Le Spelc dénonce auprès du rectorat et des directions diocésaines les suppressions de postes dans le 1er et le 2 degré
Le Spelc Nord – Pas-de-Calais exprime sa forte inquiétude face à l’évolution des moyens accordés à l’enseignement privé sous contrat.
Dans le premier degré, la baisse démographique semble désormais conduire quasi systématiquement à des fermetures de classes. Cette approche strictement comptable nous interroge profondément. Car si la démographie baisse, cela devrait aussi être l’occasion de réfléchir à l’amélioration des conditions d’apprentissage.
Dans un pays dont les résultats scolaires sont régulièrement questionnés, notamment au regard des évaluations internationales comme celles du Programme for International Student Assessment (PISA), la diminution du nombre d’élèves par classe pourrait être une opportunité pédagogique : plus d’accompagnement individualisé, une meilleure prise en charge des élèves en difficulté et des conditions d’enseignement plus favorables.
Or, ce qui pourrait être un progrès pour les élèves est trop souvent transformé en simple variable d’ajustement budgétaire.
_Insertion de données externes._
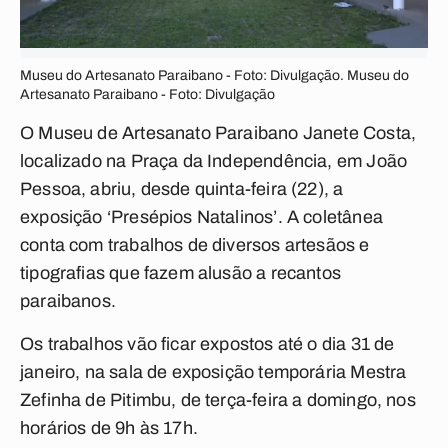
Museu do Artesanato Paraibano - Foto: Divulgação. Museu do
Artesanato Paraibano - Foto: Divulgação
O Museu de Artesanato Paraibano Janete Costa,
localizado na Praça da Independência, em João
Pessoa, abriu, desde quinta-feira (22), a
exposição ‘Presépios Natalinos’. A coletânea
conta com trabalhos de diversos artesãos e
tipografias que fazem alusão a recantos
paraibanos.
Os trabalhos vão ficar expostos até o dia 31 de
janeiro, na sala de exposição temporária Mestra
Zefinha de Pitimbu, de terça-feira a domingo, nos
horários de 9h às 17h.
Nous souhaitons également dénoncer les fermetures d’écoles motivées principalement par des raisons financières. Lorsqu’une école ferme, ce sont des familles qui perdent une offre éducative de proximité, des équipes pédagogiques qui sont fragilisées, des enseignants en perte d’emploi qui doivent retrouver un poste de plus en plus éloigné de chez eux et des territoires qui se trouvent appauvris.
Mais cette contraction des moyens ne concerne pas uniquement le premier degré. Dans le second degré également, les établissements subissent des pertes d’heures importantes. Ces réductions de dotations ont des conséquences directes : classes plus chargées, dispositifs pédagogiques réduits et dégradation des conditions de travail des enseignants qui doivent de plus en plus souvent travailler sur plusieurs établissements géographiquement éloignés.
Face à cette situation, le Spelc rappelle une conviction qu’il défend depuis longtemps : la nécessité d’une véritable solidarité au sein de l’enseignement catholique. La mutualisation des moyens entre établissements, notamment entre le second degré et le premier degré, ne peut plus rester un principe théorique. Elle doit devenir une réalité si l’on veut préserver l’équilibre de notre réseau d’écoles et éviter des fermetures qui fragilisent durablement les territoires.
La carte scolaire ne peut pas être guidée uniquement par des logiques budgétaires. Elle doit avant tout répondre à un objectif éducatif : garantir les meilleures conditions possibles pour la réussite des élèves et pour le travail des personnels.
Le Spelc Nord – Pas-de-Calais restera pleinement mobilisé pour défendre cet objectif.